La lettura chiede tempo? Diamoglielo

Ralph Waldo Emerson, pensatore tra i più acuti dell’Ottocento americano, meditato attentamente anche da Nietzsche, lasciò nel saggio «Società e solitudine» una raccomandazione: «Non leggete mai un libro che non sia vecchio di un anno». Il secolo romantico poteva ancora permettersi un lusso simile; oggi, se applicassimo tale regola, crollerebbe l’industria editoriale. E, con essa, rischierebbe l’estinzione anche quella materia indefinibile, ma estremamente importante, chiamata cultura.

=== CONSEGNA 1 ===
Trascrivi dal brano sulla lettura il passo che parte dalle parole "Ralph Waldo Emerson, pensatore" e si chiude dopo "importante, chiamata cultura.".
=== CONSEGNA 2 ===
Riassumi il brano sulla lettura in due frasi.

=== ESTRATTO DATI ===
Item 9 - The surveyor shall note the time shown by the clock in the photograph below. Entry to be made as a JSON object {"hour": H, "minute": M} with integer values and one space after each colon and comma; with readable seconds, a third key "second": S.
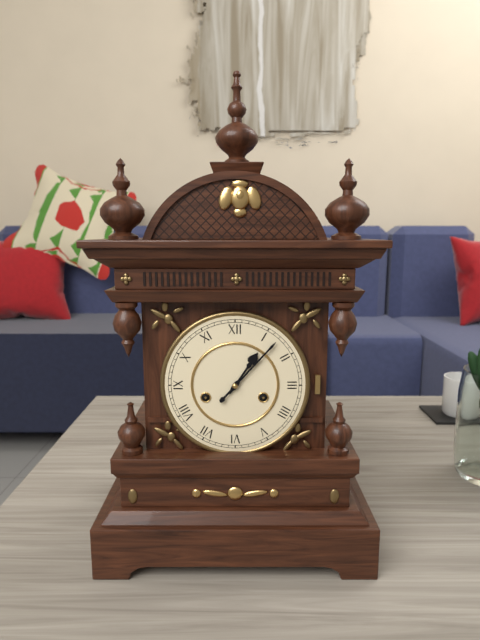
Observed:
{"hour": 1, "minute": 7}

=== RISPOSTA 1 ===
Ralph Waldo Emerson, pensatore tra i più acuti dell’Ottocento americano, meditato attentamente anche da Nietzsche, lasciò nel saggio «Società e solitudine» una raccomandazione: «Non leggete mai un libro che non sia vecchio di un anno». Il secolo romantico poteva ancora permettersi un lusso simile; oggi, se applicassimo tale regola, crollerebbe l’industria editoriale. E, con essa, rischierebbe l’estinzione anche quella materia indefinibile, ma estremamente importante, chiamata cultura.

=== RISPOSTA 2 ===
Nel saggio «Società e solitudine» Emerson, pensatore americano dell'Ottocento studiato anche da Nietzsche, raccomandava di non leggere mai un libro che non fosse vecchio di almeno un anno. Il secolo romantico poteva permettersi questo lusso, ma oggi una regola simile farebbe crollare l'industria editoriale e metterebbe a rischio anche la cultura.